Campaign group Gun Control Network met with Home Office officials last month to discuss the growing craze of practical shooting. It came after a Sunday Mail investigation uncovered a loophole in firearms laws that means some gun clubs don’t fall under the strict licensing requirements.
The Sunday Mail discovered that anyone with a licence for certain types of guns is able to set up so-called “practical shooting” clubs on private land without the need for police, government or local authority permission and licensing.
That is despite members - including those at a Lanarkshire club - using high-powered guns as they move their way around a combat assault course to take out human-shaped targets.
Gill Marshall-Andrews, chair of Gun Control Network, said: “We had a meeting with the Home Office about two major concerns we have.

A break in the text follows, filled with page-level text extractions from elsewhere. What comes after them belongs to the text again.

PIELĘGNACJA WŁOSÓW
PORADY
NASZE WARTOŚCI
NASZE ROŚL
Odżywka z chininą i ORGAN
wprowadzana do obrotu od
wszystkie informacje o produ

“One is the emergence of new weapons that have been designed to exploit loopholes in the law that have allowed manufacturers to sell guns that are very dangerous but still legal.
“The other has to do with the use of some of those guns in activities known as practical shooting and practical shotgunning which have grown significantly in the last few years but which are not being monitored properly.

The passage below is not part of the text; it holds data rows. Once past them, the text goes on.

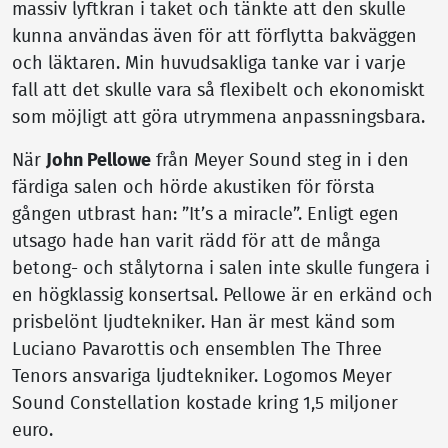
massiv lyftkran i taket och tänkte att den skulle
kunna användas även för att förflytta bakväggen
och läktaren. Min huvudsakliga tanke var i varje
fall att det skulle vara så flexibelt och ekonomiskt
som möjligt att göra utrymmena anpassningsbara.
När
John Pellowe
från Meyer Sound steg in i den
färdiga salen och hörde akustiken för första
gången utbrast han: ”It’s a miracle”. Enligt egen
utsago hade han varit rädd för att de många
betong- och stålytorna i salen inte skulle fungera i
en högklassig konsertsal. Pellowe är en erkänd och
prisbelönt ljudtekniker. Han är mest känd som
Luciano Pavarottis och ensemblen The Three
Tenors ansvariga ljudtekniker. Logomos Meyer
Sound Constellation kostade kring 1,5 miljoner
euro.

“Practical shooting is an American style combat activity often using moving humanoid targets that can be operated on private land without the need for licensing.

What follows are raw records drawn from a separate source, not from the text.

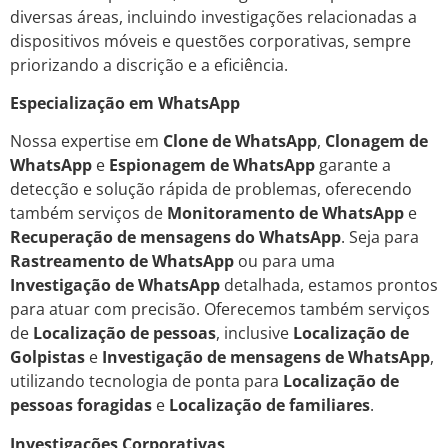
diversas áreas, incluindo investigações relacionadas a
dispositivos móveis e questões corporativas, sempre
priorizando a discrição e a eficiência.
Especialização em WhatsApp
Nossa expertise em
Clone de WhatsApp
,
Clonagem de
WhatsApp
e
Espionagem de WhatsApp
garante a
detecção e solução rápida de problemas, oferecendo
também serviços de
Monitoramento de WhatsApp
e
Recuperação de mensagens do WhatsApp
. Seja para
Rastreamento de WhatsApp
ou para uma
Investigação de WhatsApp
detalhada, estamos prontos
para atuar com precisão. Oferecemos também serviços
de
Localização de pessoas
, inclusive
Localização de
Golpistas
e
Investigação de mensagens de WhatsApp
,
utilizando tecnologia de ponta para
Localização de
pessoas foragidas
e
Localização de familiares
.
Investigações Corporativas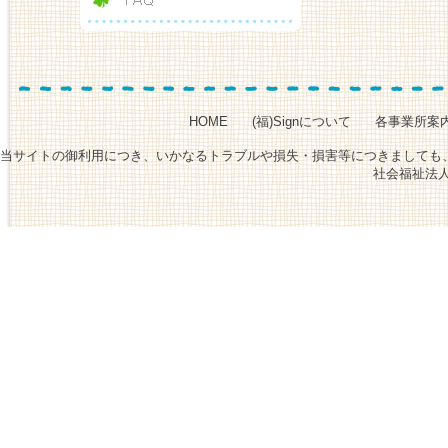
HOME
(福)Signについて
各事業所案
当サイトの御利用につき、いかなるトラブルや損失・損害等につきましても、当
社会福祉法人Sign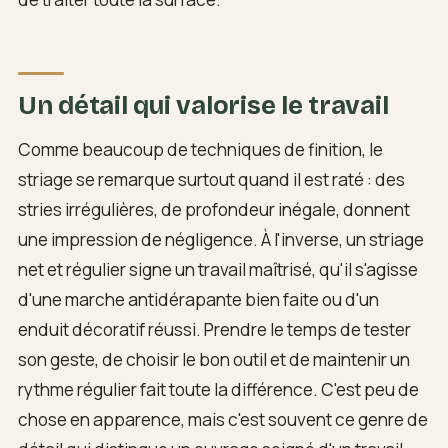
Un détail qui valorise le travail
Comme beaucoup de techniques de finition, le
striage se remarque surtout quand il est raté : des
stries irrégulières, de profondeur inégale, donnent
une impression de négligence. À l'inverse, un striage
net et régulier signe un travail maîtrisé, qu'il s'agisse
d'une marche antidérapante bien faite ou d'un
enduit décoratif réussi. Prendre le temps de tester
son geste, de choisir le bon outil et de maintenir un
rythme régulier fait toute la différence. C'est peu de
chose en apparence, mais c'est souvent ce genre de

“No-one really knows how many of these private ranges exist – not the police, not the local authority and certainly not the government. The Home Office seems to us to be remarkably complacent and unwilling to take these matters seriously.”
Last month marked the 25th anniversary of the UK’s handgun ban after the Dunblane shootings where 16 primary school kids and their teacher were killed by a gunman in 1996. Last year licensed gun owner Jake Davison, 22, shot and killed five people in Plymouth before shooting himself.
Gill added: “After the terrible tragedy of Dunblane, when pistol shooting was said to be the fastest growing sport in the country, the government of the day took radical action to prevent the UK from embracing an American-style gun culture.
“The success of the handgun ban enacted in 1997 has been seen in the continued low level of gun violence in the UK compared to almost every country in the world. But now 25 years later we stand at another crossroads and we need to take radical action again.
“What we need is for existing gun laws to be tightened and for all loopholes in the current laws to be closed. The law needs to catch up with technology and stand up to the gun lobby’s determined promotion of new kinds of shooting that will take us down the American road unless we do something dramatic to steer ourselves away from it.
“If we do nothing we will end up where they are. We must act now before there is another tragedy rather than wait until afterwards. This is no time to be complacent.”
SNP MP Alyn Smith, whose constituency covers Dunblane, has written to Home Secretary Suella Braverman calling on her to introduce greater regulation and enforcement. He said: “These practical gun ‘clubs’ are entirely different to grouse shooting or other country sports where there are well understood and well enforced rules.
“I remain of the view that the laws governing the licensing and operations of these activities need to be looked at properly and await a response from the Home Secretary to my letter asking her for her view. She needs to get this issue higher up her to-do list.”
In Scotland a shooting club which uses three types of weapons - full-bore rifles, small-bore rifles and muzzle-loading pistols - must apply for approval from the Scottish Government. But practical shooting clubs which do not use these weapons fall outside the approval powers.
Recoil Scotland, based in Shotts, runs practical shotgun, mini rifle and long barrel pistol disciplines. After the Sunday Mail alerted North Lanarkshire Council to the shooting centre, planning officials launched an investigation into the site.
The council has now confirmed planning permission is not required to run the operation. A spokeswoman for North Lanarkshire Council said: “We have assessed the operation run by Recoil at Shotts and determined that the planning regulations allow for outdoor operations of this scale and nature to take place without the need for planning permission.”
Firearms UK, which campaigns for the protection of firearms ownership, did not respond to the Sunday Mail’s request for comment. However in a previous email to us, a spokesperson for the group said: “Firearms enthusiasts are not bad people, we are hard-working law-abiding individuals who are the easy target for politicians and groups trying to make a name for themselves.
“Owning firearms doesn’t make you any threat to public safety. We go through several checks and are subject to strict conditions that the general public are not.”
A Home Office spokesman said: “The UK has some of the strictest gun controls in the world, but we keep them under constant review, to ensure those with legal access to firearms use them safely, and to ensure criminals do not gain access to firearms.
“That is why we brought in Statutory Guidance for firearms licensing in November 2021 which sets out how the police must carry out robust checks on public safety grounds and ensure that these are consistently applied by all police forces so that the people of Britain feel safe in their communities.”